La selegilina Zydis è efficace nel controllare le complicazioni della levodopa

E’ stata messa a punto una nuova formulazione della selegilina, detta Zydis, che si dissolve in contatto con la saliva e viene assorbita prima di arrivare nello stomaco; in questo modo viene aumentato notevolmente il suo assorbimento, che altrimenti viene ridotto dal fegato che provvede a metabolizzarne subito una quantità notevole.
Essa è stata studiata in uno studio multicentrico americano, in cui è stata confrontata con il placebo in condizioni di doppio cieco (né il paziente, né il medico sapevano chi stava prendendo la selegilina e chi una compressa simile inerte ovvero il placebo) in aggiunta alla levodopa in pazienti parkinsoniani che presentavano fluttuazioni motorie e discinesie (movimenti involontari).

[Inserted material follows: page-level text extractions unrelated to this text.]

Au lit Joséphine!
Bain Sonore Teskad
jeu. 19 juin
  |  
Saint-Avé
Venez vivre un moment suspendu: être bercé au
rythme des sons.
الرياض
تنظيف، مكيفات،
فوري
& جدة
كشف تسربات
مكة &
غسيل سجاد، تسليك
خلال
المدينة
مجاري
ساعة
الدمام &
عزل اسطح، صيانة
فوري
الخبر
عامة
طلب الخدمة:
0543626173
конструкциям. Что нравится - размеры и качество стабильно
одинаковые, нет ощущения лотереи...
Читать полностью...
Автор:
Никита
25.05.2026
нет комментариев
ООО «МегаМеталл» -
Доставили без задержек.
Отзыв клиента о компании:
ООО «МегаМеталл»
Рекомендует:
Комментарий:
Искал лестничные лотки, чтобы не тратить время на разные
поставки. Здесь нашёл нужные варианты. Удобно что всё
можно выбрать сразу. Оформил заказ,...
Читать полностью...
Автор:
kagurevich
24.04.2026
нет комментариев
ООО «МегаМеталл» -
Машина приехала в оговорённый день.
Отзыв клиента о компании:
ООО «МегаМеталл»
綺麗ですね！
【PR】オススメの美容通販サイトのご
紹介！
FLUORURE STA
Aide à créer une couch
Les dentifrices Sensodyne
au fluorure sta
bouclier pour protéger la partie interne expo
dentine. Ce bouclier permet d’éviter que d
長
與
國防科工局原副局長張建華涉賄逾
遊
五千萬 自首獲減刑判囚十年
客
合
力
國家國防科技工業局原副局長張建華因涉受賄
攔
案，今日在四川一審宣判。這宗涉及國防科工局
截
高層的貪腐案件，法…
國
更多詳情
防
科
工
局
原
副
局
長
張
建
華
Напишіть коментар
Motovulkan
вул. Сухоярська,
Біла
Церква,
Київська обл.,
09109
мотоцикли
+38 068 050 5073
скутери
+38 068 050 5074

La selegilina (1.25-2.5 mg al giorno) è stat significativamente più efficace del placebo. In particolare dopo 12 settimane di trattamento ha ridotto il tempo in “off” ( in cui la levodopa non è efficace) in media di 2,2 ore al giorno e la durata delle discinesie in media di 1,8 ore al giorno.
L’aggiunta della selegilina non è stata associata ad un aumento degli effetti indesiderati.